RECORDS PROVIDED:
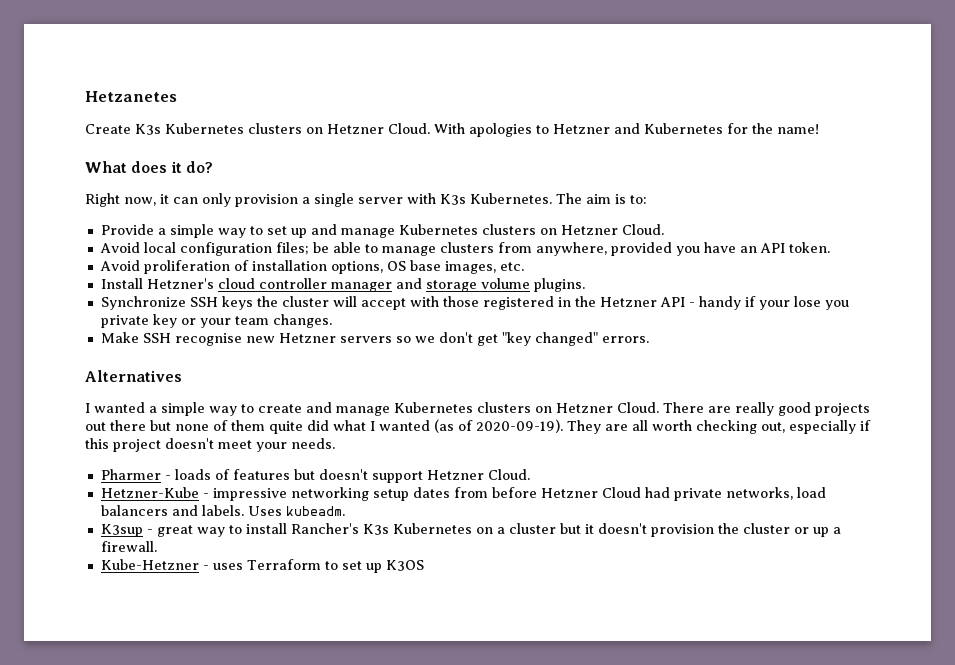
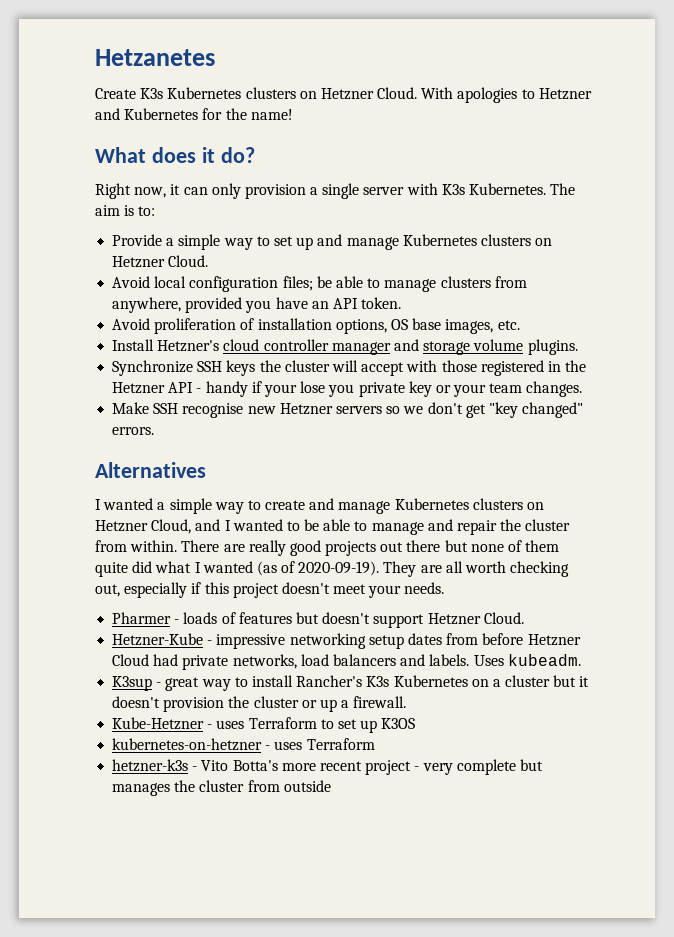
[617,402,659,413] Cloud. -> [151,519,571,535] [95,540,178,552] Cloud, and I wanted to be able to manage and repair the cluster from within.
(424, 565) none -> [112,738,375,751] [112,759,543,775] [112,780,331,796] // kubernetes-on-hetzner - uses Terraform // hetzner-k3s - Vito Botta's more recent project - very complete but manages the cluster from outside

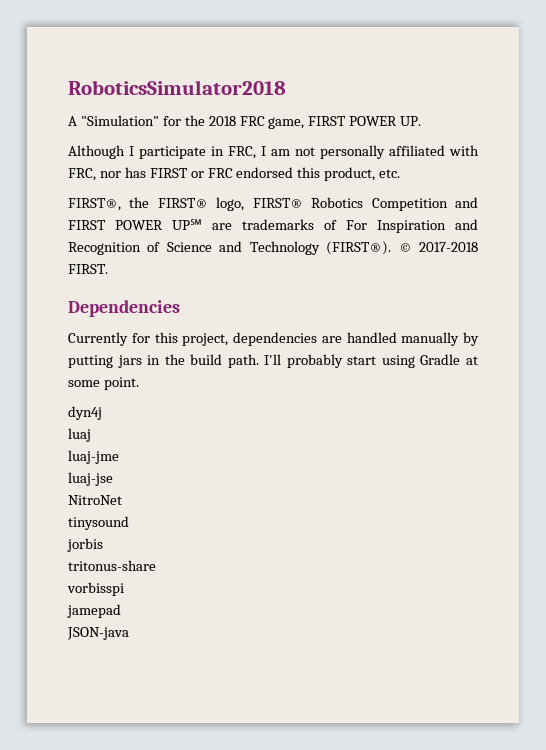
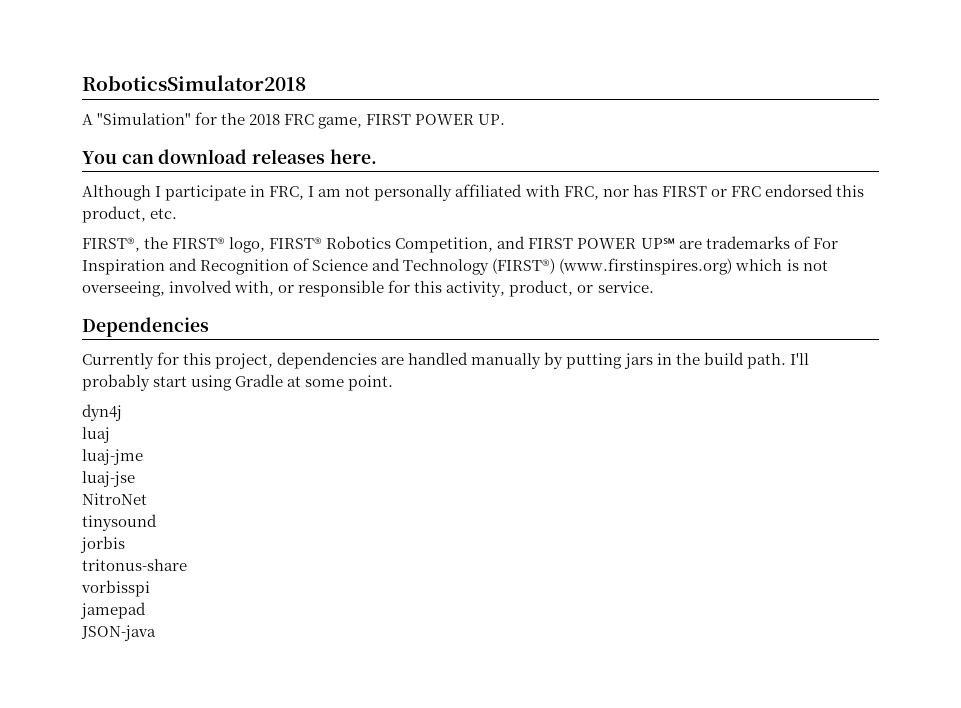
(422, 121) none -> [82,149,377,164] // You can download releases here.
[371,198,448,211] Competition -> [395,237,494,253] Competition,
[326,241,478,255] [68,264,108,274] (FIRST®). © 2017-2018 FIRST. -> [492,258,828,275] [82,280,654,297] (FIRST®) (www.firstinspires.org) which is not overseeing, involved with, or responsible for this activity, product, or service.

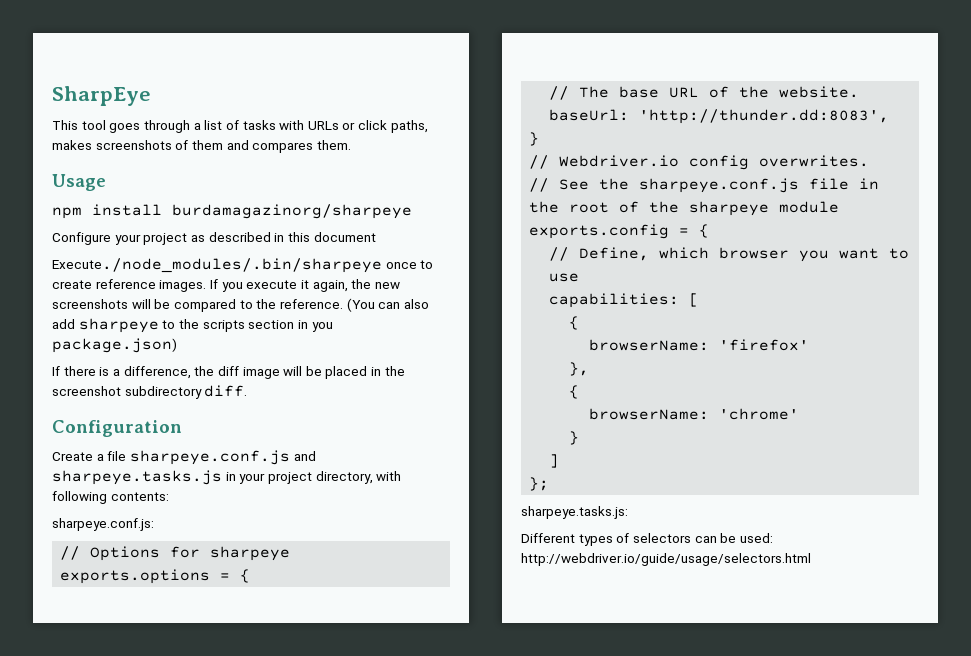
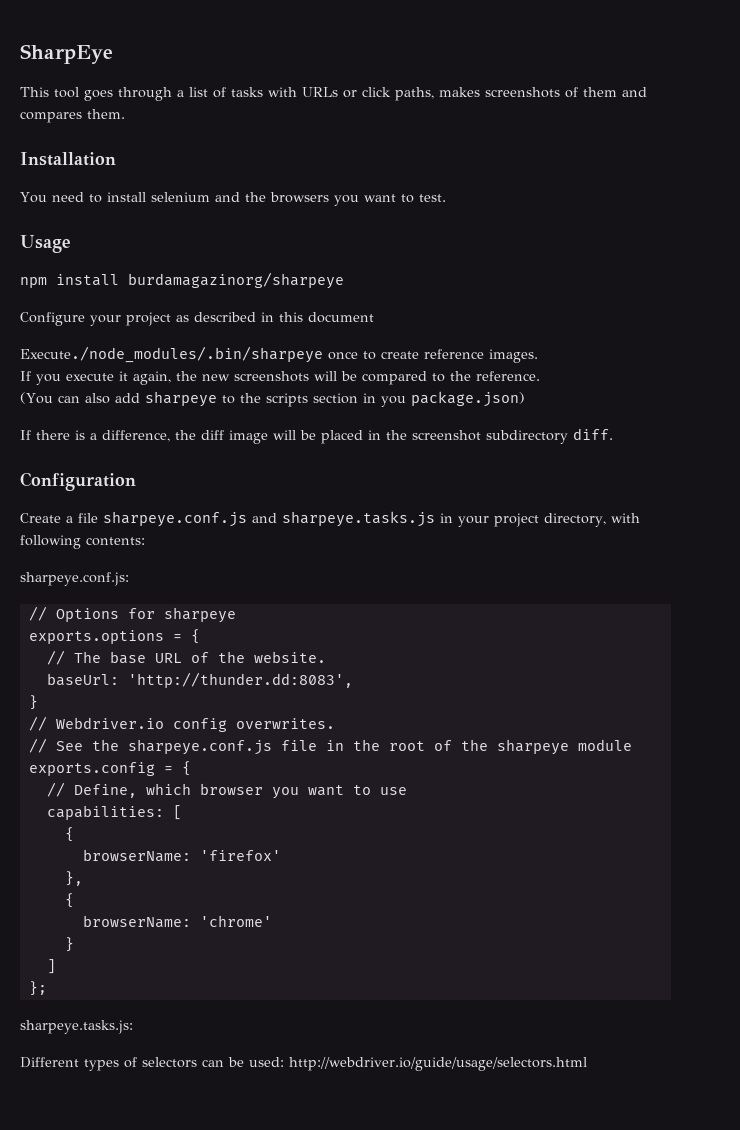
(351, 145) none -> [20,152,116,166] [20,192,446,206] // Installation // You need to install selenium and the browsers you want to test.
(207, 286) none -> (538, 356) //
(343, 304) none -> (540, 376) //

WHAT IS REQUIRED: Only an exact copy is wanted here: the line containing "(351, 145) none" and every later line, up to and including the last line of the listing.

ANSWER FOR THE TASK:
(351, 145) none -> [20,152,116,166] [20,192,446,206] // Installation // You need to install selenium and the browsers you want to test.
(207, 286) none -> (538, 356) //
(343, 304) none -> (540, 376) //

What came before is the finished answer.